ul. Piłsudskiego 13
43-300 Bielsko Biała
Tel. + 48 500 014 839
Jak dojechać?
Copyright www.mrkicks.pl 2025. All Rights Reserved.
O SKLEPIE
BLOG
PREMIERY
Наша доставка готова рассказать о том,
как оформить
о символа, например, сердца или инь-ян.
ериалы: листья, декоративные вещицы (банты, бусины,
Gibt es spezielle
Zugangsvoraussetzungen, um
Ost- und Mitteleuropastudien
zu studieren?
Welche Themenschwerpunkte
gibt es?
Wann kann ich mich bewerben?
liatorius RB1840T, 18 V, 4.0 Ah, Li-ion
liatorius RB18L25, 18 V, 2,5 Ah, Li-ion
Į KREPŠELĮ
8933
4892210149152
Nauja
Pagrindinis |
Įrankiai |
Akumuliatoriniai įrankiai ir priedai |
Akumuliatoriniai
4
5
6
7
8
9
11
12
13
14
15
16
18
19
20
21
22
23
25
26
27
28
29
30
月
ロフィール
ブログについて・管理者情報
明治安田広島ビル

::::

# WORK INSTRUCTION
When you respond, give the whole listing again exactly as written.

# RESULT OF THE TASK
ul. Piłsudskiego 13
43-300 Bielsko Biała
Tel. + 48 500 014 839
Jak dojechać?
Copyright www.mrkicks.pl 2025. All Rights Reserved.
O SKLEPIE
BLOG
PREMIERY
Наша доставка готова рассказать о том,
как оформить
о символа, например, сердца или инь-ян.
ериалы: листья, декоративные вещицы (банты, бусины,
Gibt es spezielle
Zugangsvoraussetzungen, um
Ost- und Mitteleuropastudien
zu studieren?
Welche Themenschwerpunkte
gibt es?
Wann kann ich mich bewerben?
liatorius RB1840T, 18 V, 4.0 Ah, Li-ion
liatorius RB18L25, 18 V, 2,5 Ah, Li-ion
Į KREPŠELĮ
8933
4892210149152
Nauja
Pagrindinis |
Įrankiai |
Akumuliatoriniai įrankiai ir priedai |
Akumuliatoriniai
4
5
6
7
8
9
11
12
13
14
15
16
18
19
20
21
22
23
25
26
27
28
29
30
月
ロフィール
ブログについて・管理者情報
明治安田広島ビル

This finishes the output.